Muitos passaram grande parte da carreira
contribuindo para previdência como praças e, por ocasião da passagem para a
inatividade, foram promovidos a oficiais, com considerável elevação de seus
proventos.
Não
bastasse isso, os coronéis da PM de alguns Estados foram agraciados, em
decorrências de leis estaduais, com o acréscimo de 20% em seus proventos na
passagem para a inatividade, contrariando, s.m.j, o § 2º do Artigo 40 da
Constituição Federal.
Essas
distorções, somadas a baixa idade na passagem para a inatividade, causaram um
enorme impacto nas despesas estaduais com a folha de pagamentos, uma vez que a tem
diminuído significativamente a diferença numérica dos policiais militares na
ativa em relação aos inativos, com impacto direto no custeio das aposentadorias. No Estado de São Paulo a Lei Complementar nº 1.150/2011, atualizada pela
Lei Complementar nº 1.305/ 2017,
regula esses benefícios singulares concedidos aos policiais militares.
Talvez, a solução para esses casos
específicos de mudança de graduação ou cargo, sem o respectivo concurso, fosse
a instituição de uma alíquota incidente nos proventos do agraciado para
compensar os sistemas de previdências estaduais.
Em relação às distorções salariais entre
ativos e inativos, parece razoável estabelecer um teto absoluto, onde na
paridade, o inativo não receba proventos maiores do que o servidor em
atividade, que exerça idêntica função, em que se deu a sua aposentadoria ou
passagem para a inatividade.
Os
benefícios de prestação continuada (BCP) são decorrentes de política social,
independentemente de qualquer contribuição por parte do beneficiário,
reconhecidamente vulnerável socialmente. Provavelmente não sofrerão alterações
significativas das praticadas na lei previdenciária vigente.
Não obstante, as necessárias mudanças na
previdência, à questão da proposta para alteração da pensão por morte, não pode
prosperar.
Não é plausível que, após
uma vida inteira de trabalho, com as devidas contribuições recolhidas para a
previdência, o trabalhador padeça com o sentimento de medo do desamparo de sua
família, por ocasião de sua morte.
Presume-se
que o trabalhador aposentado, bem como sua companheira, é pessoa idosa, com
todos os reflexos e vulnerabilidades decorrentes da velhice, mormente os
maiores gastos com saúde.
No entanto, a proposta apresentada
pretende cortar pela metade o valor recebido pelo trabalhador em vida, com a
instituição de uma pensão reduzida para a viúva. O aceno de um acréscimo de 10%
na pensão, por cada filho dependente menor é quase sarcástico.

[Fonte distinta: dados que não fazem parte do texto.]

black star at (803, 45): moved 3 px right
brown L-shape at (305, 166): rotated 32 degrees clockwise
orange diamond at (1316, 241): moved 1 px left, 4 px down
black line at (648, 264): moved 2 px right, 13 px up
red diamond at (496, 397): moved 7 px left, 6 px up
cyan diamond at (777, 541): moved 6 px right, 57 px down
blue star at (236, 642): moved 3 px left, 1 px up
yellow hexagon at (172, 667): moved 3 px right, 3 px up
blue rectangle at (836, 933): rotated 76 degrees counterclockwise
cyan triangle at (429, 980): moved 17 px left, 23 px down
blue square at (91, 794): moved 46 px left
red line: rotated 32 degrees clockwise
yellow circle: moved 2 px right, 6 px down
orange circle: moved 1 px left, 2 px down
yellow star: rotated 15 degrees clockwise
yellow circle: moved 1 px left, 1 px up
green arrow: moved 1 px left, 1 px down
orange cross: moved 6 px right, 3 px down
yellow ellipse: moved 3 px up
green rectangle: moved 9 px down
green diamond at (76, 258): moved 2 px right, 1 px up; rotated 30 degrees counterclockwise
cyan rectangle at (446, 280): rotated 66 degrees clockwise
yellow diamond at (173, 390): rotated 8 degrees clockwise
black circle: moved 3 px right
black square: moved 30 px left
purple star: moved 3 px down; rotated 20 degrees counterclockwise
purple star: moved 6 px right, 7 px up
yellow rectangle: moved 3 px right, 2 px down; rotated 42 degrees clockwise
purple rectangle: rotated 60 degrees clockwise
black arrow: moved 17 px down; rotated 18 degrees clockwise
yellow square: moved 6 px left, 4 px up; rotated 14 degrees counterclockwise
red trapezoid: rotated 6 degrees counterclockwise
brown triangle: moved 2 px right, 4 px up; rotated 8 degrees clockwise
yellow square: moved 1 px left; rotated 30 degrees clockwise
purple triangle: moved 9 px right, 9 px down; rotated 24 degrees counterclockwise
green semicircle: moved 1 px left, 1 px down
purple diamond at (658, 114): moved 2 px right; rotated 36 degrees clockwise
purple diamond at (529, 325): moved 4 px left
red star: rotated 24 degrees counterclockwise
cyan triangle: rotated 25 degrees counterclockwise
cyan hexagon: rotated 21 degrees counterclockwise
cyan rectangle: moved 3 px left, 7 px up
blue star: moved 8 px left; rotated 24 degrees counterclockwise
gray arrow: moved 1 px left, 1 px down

Alguém pode
imaginar um trabalhador aposentado com filhos menores, uma vez que para se
aposentar deverá cumprir, dentre outros requisitos, uma jornada de mais de
trinta e cinco anos de trabalho conjugada com idade superior a sessenta e cinco
anos, com a progressão pretendida de acordo com o aumento da expectativa de
vida do brasileiro?
Acaso
o governo custeará as despesas decorrentes do envelhecimento natural do
pensionista, além das diferenças inflacionárias da economia não cobertas pelos
reajustes da pensão?
E as
contribuições previdências trintenárias ou quarentenárias descontadas do
falecido ao longo dos anos, quem as compensará? A prosperar essa proposta,
estará se legalizando o enriquecimento sem causa do Estado à custa do
trabalhador falecido e em detrimento dos familiares deste.
Por
todas as questões exposadas, a reforma da previdência, embora necessária, exige
uma discussão entre governo e sociedade, sem a imposição de um projeto
extemporâneo, para que ocorra um ajuste financeiro do Estado, mas sem o
sacrifício daqueles que efetivamente produzem a riqueza do país.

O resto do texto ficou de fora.